1996 novel by Ruth Rendell

The Keys to the Street is a crime novel by British writer Ruth Rendell published in 1996.

==Synopsis==
Against the will of her boyfriend, Alistair, Mary Jago volunteers to donate bone marrow. He beats her after finding out, so she breaks up with him and goes house-sitting for a rich couple in London. Leslie Bean, an old dog-walker, comes there twice a day to take the Shih Tzu Gushi out along with five other dogs.

Mary makes an appointment with Leo Nash, the leukemia patient whose life she prolonged. Although he's secretive about his private life and doesn't want her to see his brother, she starts an affair with him, much to the dislike of Alistair.

Homeless people live in and around Regent's Park, including Roman Ashton, who's actually rich but prefers the street life since his wife and children died in a traffic accident.
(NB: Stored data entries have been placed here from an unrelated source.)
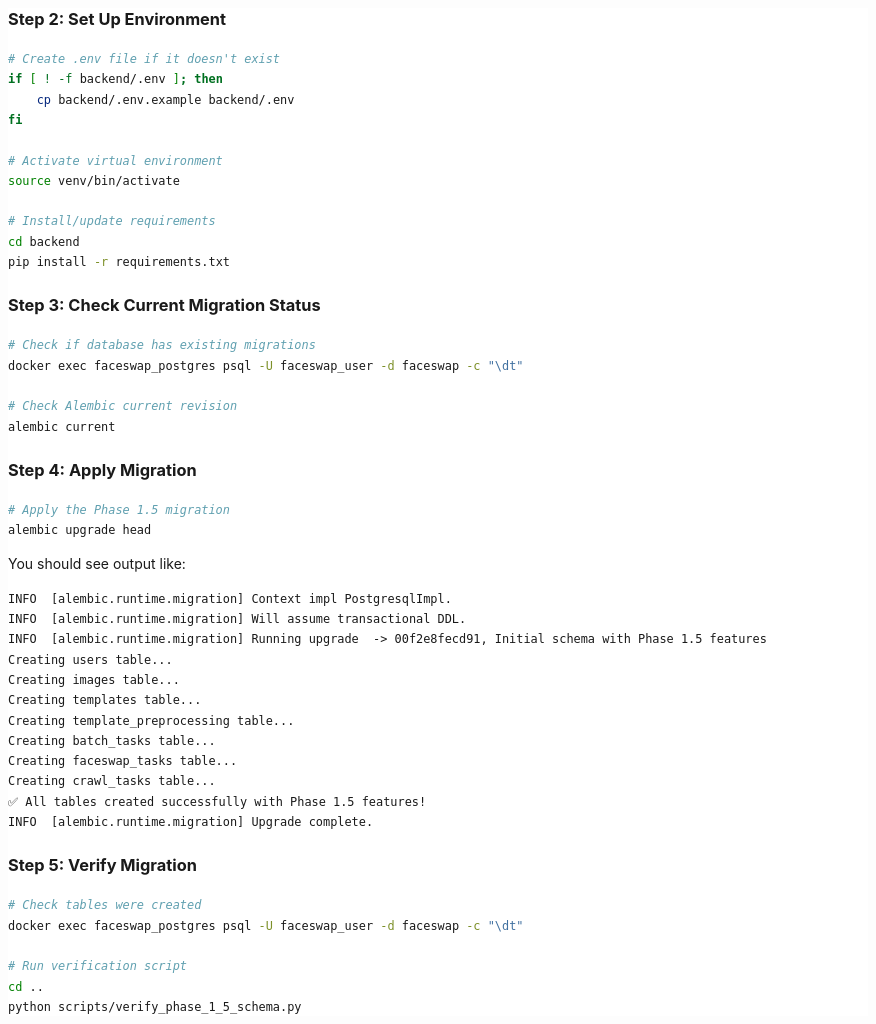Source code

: ### Step 2: Set Up Environment

```bash
# Create .env file if it doesn't exist
if [ ! -f backend/.env ]; then
    cp backend/.env.example backend/.env
fi

# Activate virtual environment
source venv/bin/activate

# Install/update requirements
cd backend
pip install -r requirements.txt
```

### Step 3: Check Current Migration Status

```bash
# Check if database has existing migrations
docker exec faceswap_postgres psql -U faceswap_user -d faceswap -c "\dt"

# Check Alembic current revision
alembic current
```

### Step 4: Apply Migration

```bash
# Apply the Phase 1.5 migration
alembic upgrade head
```

You should see output like:
```
INFO  [alembic.runtime.migration] Context impl PostgresqlImpl.
INFO  [alembic.runtime.migration] Will assume transactional DDL.
INFO  [alembic.runtime.migration] Running upgrade  -> 00f2e8fecd91, Initial schema with Phase 1.5 features
Creating users table...
Creating images table...
Creating templates table...
Creating template_preprocessing table...
Creating batch_tasks table...
Creating faceswap_tasks table...
Creating crawl_tasks table...
✅ All tables created successfully with Phase 1.5 features!
INFO  [alembic.runtime.migration] Upgrade complete.
```

### Step 5: Verify Migration

```bash
# Check tables were created
docker exec faceswap_postgres psql -U faceswap_user -d faceswap -c "\dt"

# Run verification script
cd ..
python scripts/verify_phase_1_5_schema.py
```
When Effie, a homeless woman, finds a corpse over the spikes of the park gate, he makes an anonymous phone call to the police. The victim is John Dominic Cahill, a homeless Irishman known as Decker. The newspaper nickname the killer 'The Impaler'.

A second victim follows: James "Pharaoh" Clancy, a homeless man who was always wearing keys around his neck. DI William Marnock starts suspecting Bean, because he has accused the victim of beating him up and had plans to pay Hob, a drug addict, to beat up Pharaoh.

In the meantime Mary starts asking questions about Leo and his mysterious brother.

==Characters==
- Mary Jago: young woman who donates bone marrow
- Alistair: Mary's boyfriend, with whom she breaks up after he beats her
- Frederica Jago: Mary's grandmother
- DI William Marnock
- Leo Nash: leukemia patient whose life is prolonged by Mary's bone marrow donation
- Carl Nash: Leo's ten year older brother
- Leslie Bean: old dog-walker
- Valerie Conway: maid of one of Bean's clients, where Boris the borzoi lives
- Harvey Owen Bennett ("Hob"): drug addict who beats people up for money
- Deborah Cox: woman from the Harvest Trust, the organizer of the bone marrow donation
- Dorothea Borwick: curator of the Irene Adler Museum, Mary's employer
- Roman Ashton: rich man who chose to live on the streets after his wife and kids died in a traffic accident.
- John Dominic Cahill ("Decker"): homeless Irishman, first victim
- James Victor Clancy ("Pharaoh"): homeless man who wears a lot of keys around his neck
- David George Kneller ("Nello"): homeless man
- "Dill": homeless man
- "Effie": homeless woman
- "Tikka man": delivery man from the Express Tikka and Pizza

==Reception==
John Mullan in The Guardian wrote: "There's a manipulative plotter at work in The Keys to the Street, and it is the author."

==Adaptation==
British-American director Christopher Nolan had adapted the book into a screenplay which he originally planned to direct for Fox Searchlight, but moved on to make Batman Begins at Warner Bros. instead, citing the theme of the story being too similar to his previous films at the time. As of 2013, it was still in development.